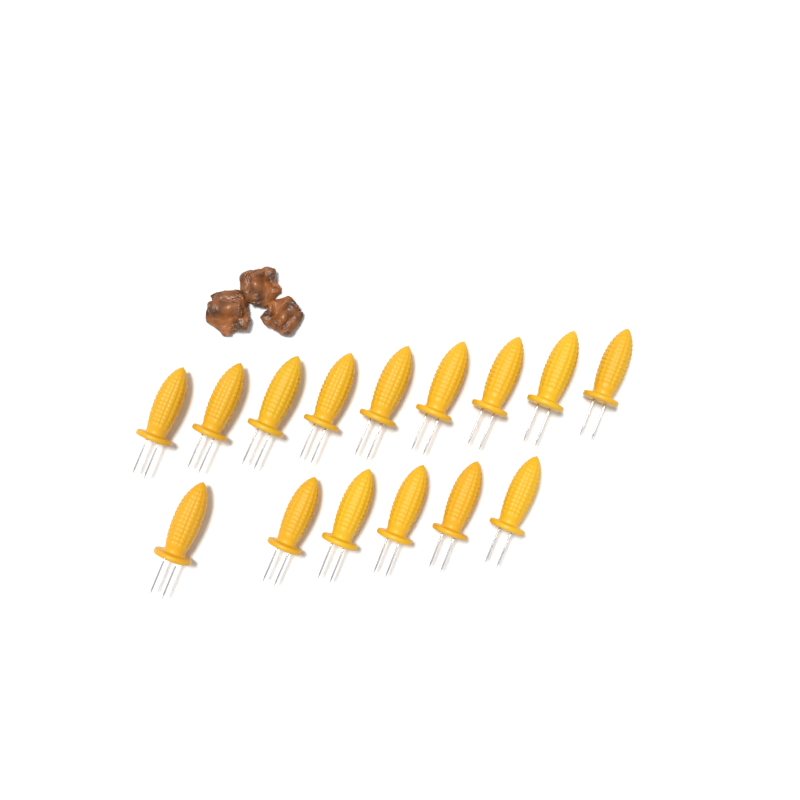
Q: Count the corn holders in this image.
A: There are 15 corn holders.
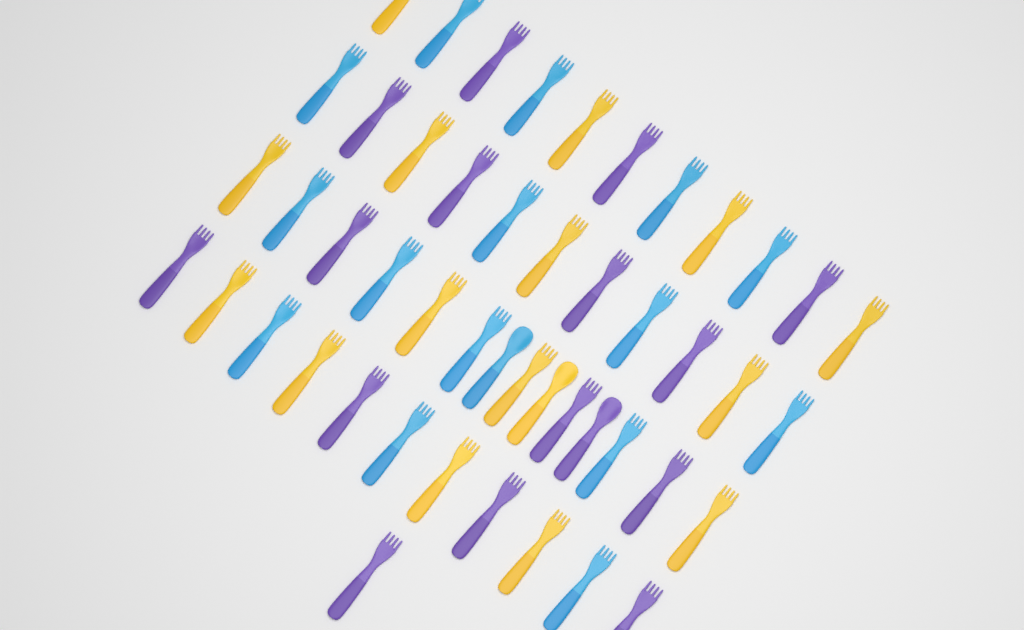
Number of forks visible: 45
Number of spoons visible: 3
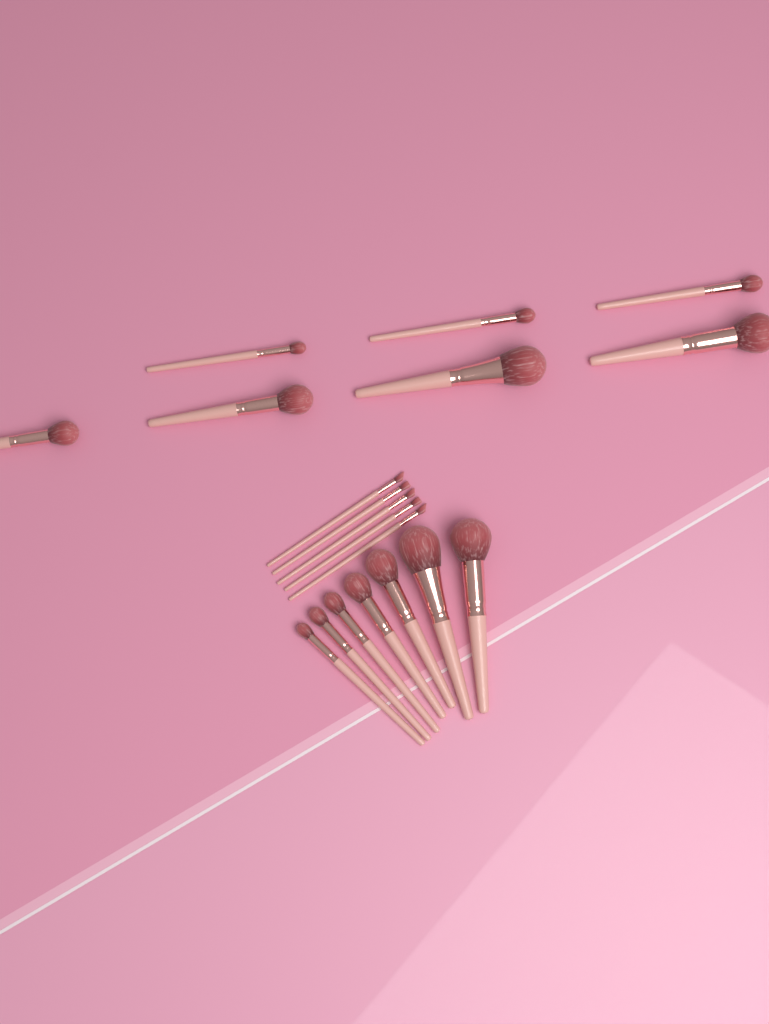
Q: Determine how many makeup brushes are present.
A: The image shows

---

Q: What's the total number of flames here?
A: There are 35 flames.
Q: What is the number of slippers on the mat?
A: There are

--

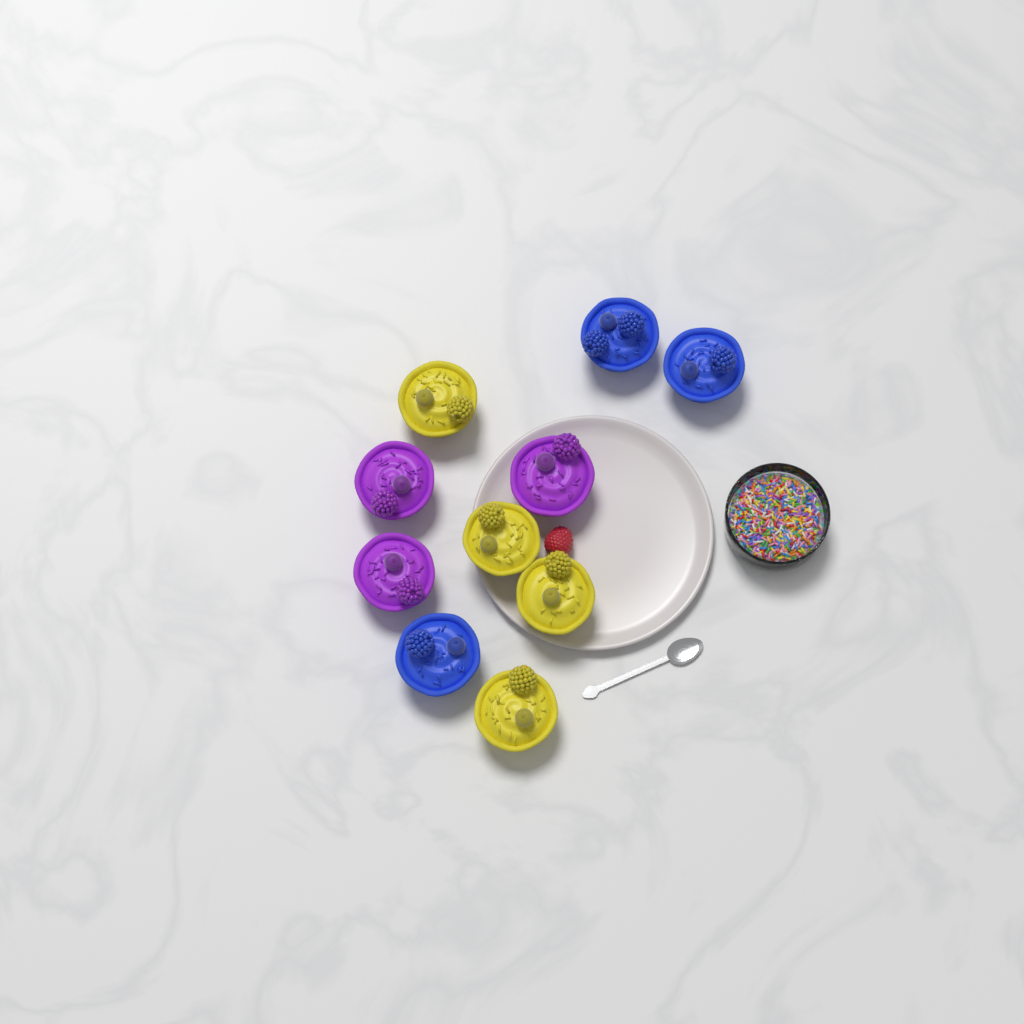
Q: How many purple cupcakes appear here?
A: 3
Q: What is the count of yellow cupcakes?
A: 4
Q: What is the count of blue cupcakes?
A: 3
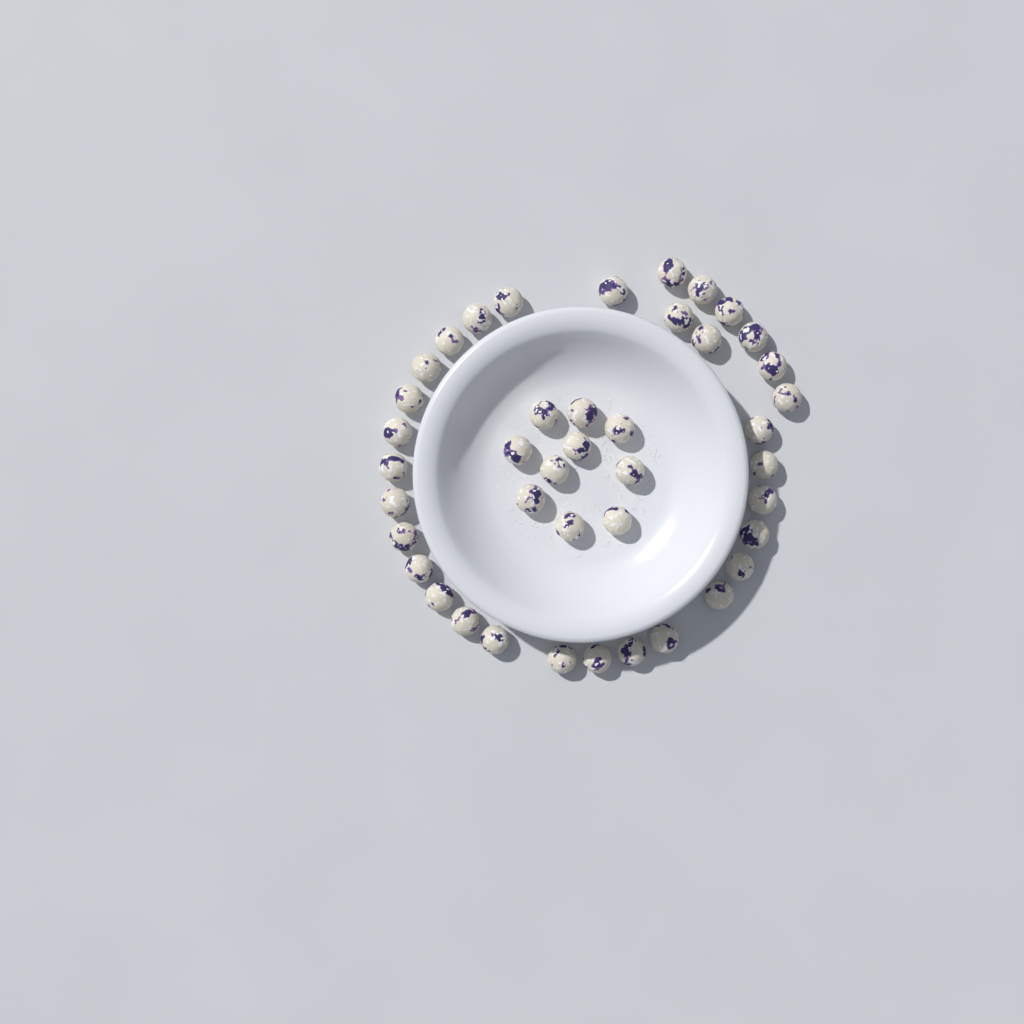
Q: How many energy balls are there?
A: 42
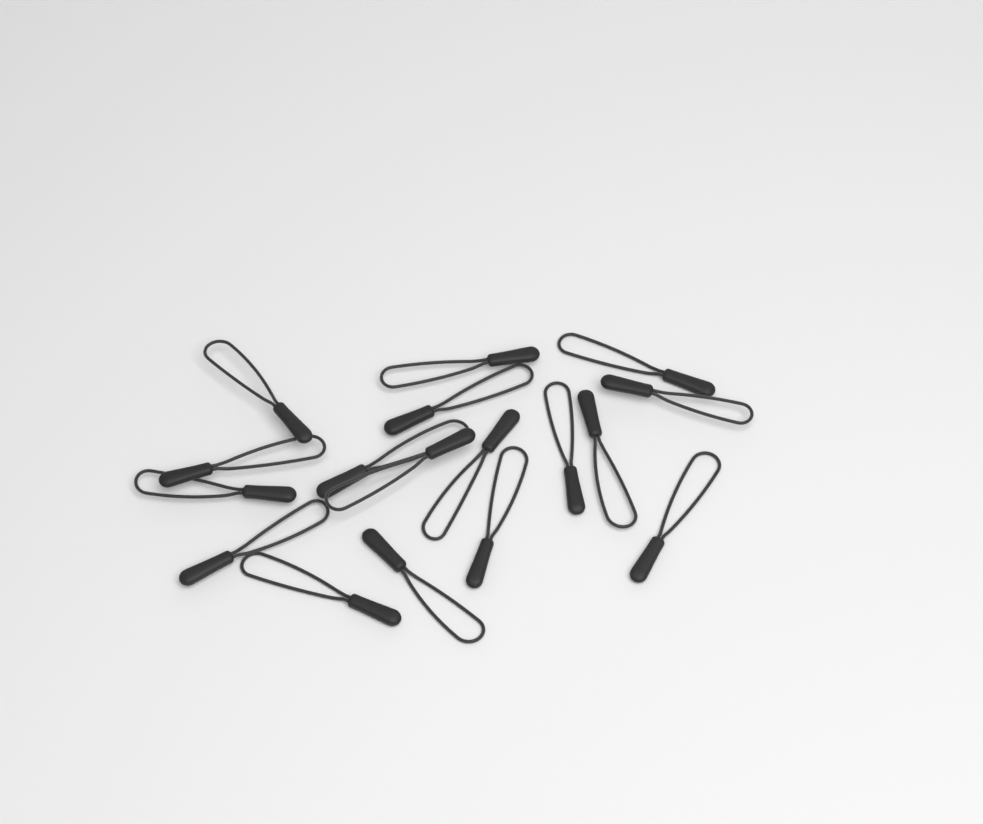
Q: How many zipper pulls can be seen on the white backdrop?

PROBLEM DESCRIPTION -> Rewrite the items from the line containing "Q: Count the corn holders in this image." through the line containing "A: The image shows", replacing "makeup brushes" with "paint brushes" and leaving everything else unchanged. Omit the pictures from your answer.

RESULT BELOW ->
Q: Count the corn holders in this image.
A: There are 15 corn holders.
Number of forks visible: 45
Number of spoons visible: 3
Q: Determine how many paint brushes are present.
A: The image shows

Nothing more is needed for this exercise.